Saturday, April 27, 2013

What’s being done about Ethiopian dam’s harmful effects on Kenya? - Opinion - nation.co.ke

Where do things stand with respect to Ethiopia’s partially built Gibe III dam on the Omo River?
What is to be done concerning its anticipated profoundly harmful impacts not only upon the lives and fortunes of thousands of Ethiopians who face involuntary displacement and resettlement, but upon Kenyan communities dependent for their livelihoods upon Lake Turkana whose ecology the dam profoundly threatens?
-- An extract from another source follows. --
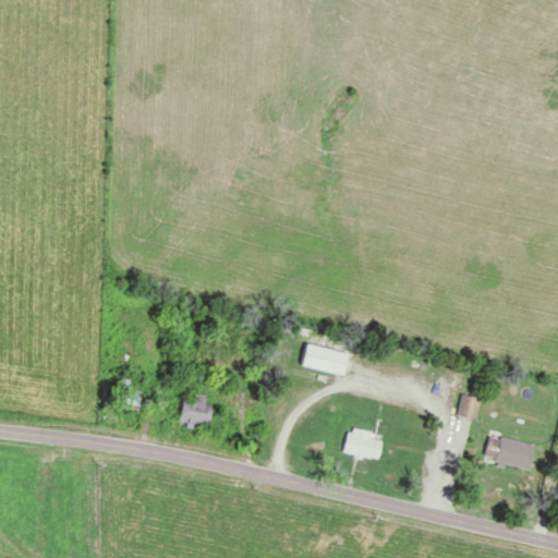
[(342,375),(348,353),(306,343),(301,365),(342,375)]
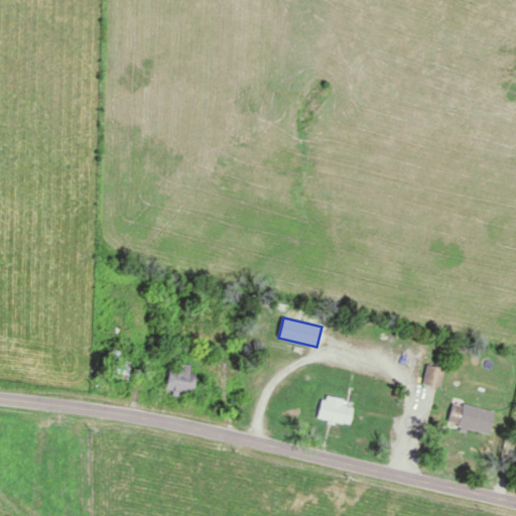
[(124,365),(124,351),(109,351),(109,379),(131,379),(131,365),(124,365)]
How will these profound adverse ecological, socio-economic and cultural impacts be ameliorated? How can the interests of both Kenya and Ethiopia be brokered so as to maximise the gains and ameliorate the adverse impacts? To what extent might third-party mediation be required by the two countries for these purposes, and to what extent have those good offices already been engaged through IGAD, the Africa Union or some other appropriate venue?
The complexities of the dam’s impact are too extensive and far-reaching to be comprehensively summarised in a single opinion piece. Some of the essentials, however, are as follows. Lake Turkana is fed to fluctuating levels almost entirely by rainy season runoff from Ethiopia’s southern highlands that flows into the Omo River.
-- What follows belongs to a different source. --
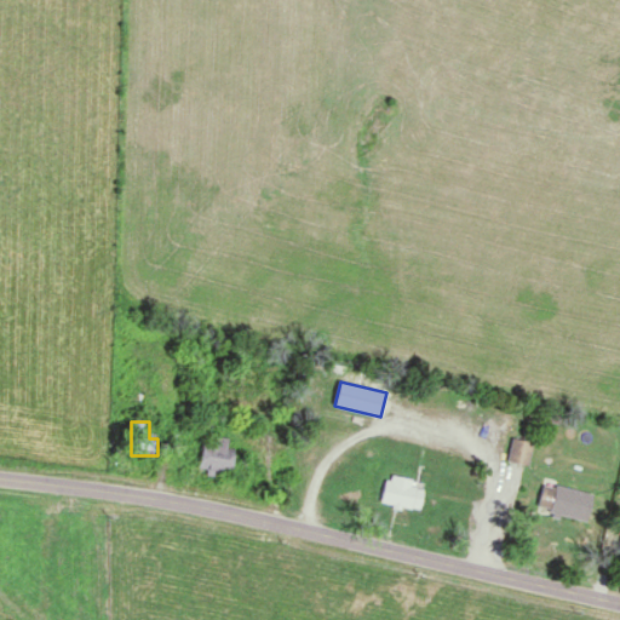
[(211,451),(204,448),(199,469),(231,476),(236,453),(228,451),(230,440),(213,436),(211,451)]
Desert winds evaporate part of its volume, which is replenished by water from the Omo. Ethiopia initiated the dam project during the last decade with the encouragement of international development agencies, apparently notwithstanding its project’s adverse impact upon thousands of the continent’s poorest peoples, the same agencies that have also stood behind poverty reduction efforts such as those of the Millenium Development Goals.
The same implicit tradeoff for international development agencies between large-scale macro-economic development projects and advancing economically by promoting the interests of millions of small producers has described a transformation in Ethiopian policy over the two decades of the Ethiopian People’s Revolutionary Democratic Front regime.
Having come to power committed to peasant farmer-based democratic political economy, Ethiopia has become one of the African countries with the most extensive large-scale allocations of land to external developers leaving uncertain the status, circumstances, and prospects of many communities of small producers with strong ancestral ties to portions of those lands, communities in which land tenure insecurity may have been markedly insecure already.
The situation of Kenyan communities dependent upon a viable Lake Turkana region ecology is very different and more complex than for those of the Ethiopians reliant upon the Omo. First, Kenya has a new land policy that commits the country to equity and justice in land tenure relations as well as economic efficiency.
In particular it recognises the validity of community land, though the specifics of what this means have yet to be established. Second, as a report by the California-based International Rivers firm observes, Kenya has been on a democratising path through the 2010 Constitution and its on-going implementation.
By contrast, a thoroughly authoritarian Ethiopia remains committed to cultivating legitimacy effectively on the basis of the outcomes of its macro-economic transformation, of which the dam is a significant dimension. How well and productively Ethiopia is in the process of resettling those displaced by the dam, improving on the abysmal record in this regard, is a matter of debate.
It is pertinent that Ethiopia’s calculations concerning the economic impact of the dam include the salethroughout the region of electricity generated by the dam, including to Kenya, because its own domestic market will be too small to recoup the production costs.
The impacts of the dam on the peoples of the Lake Turkana region are expected to be profound and serious.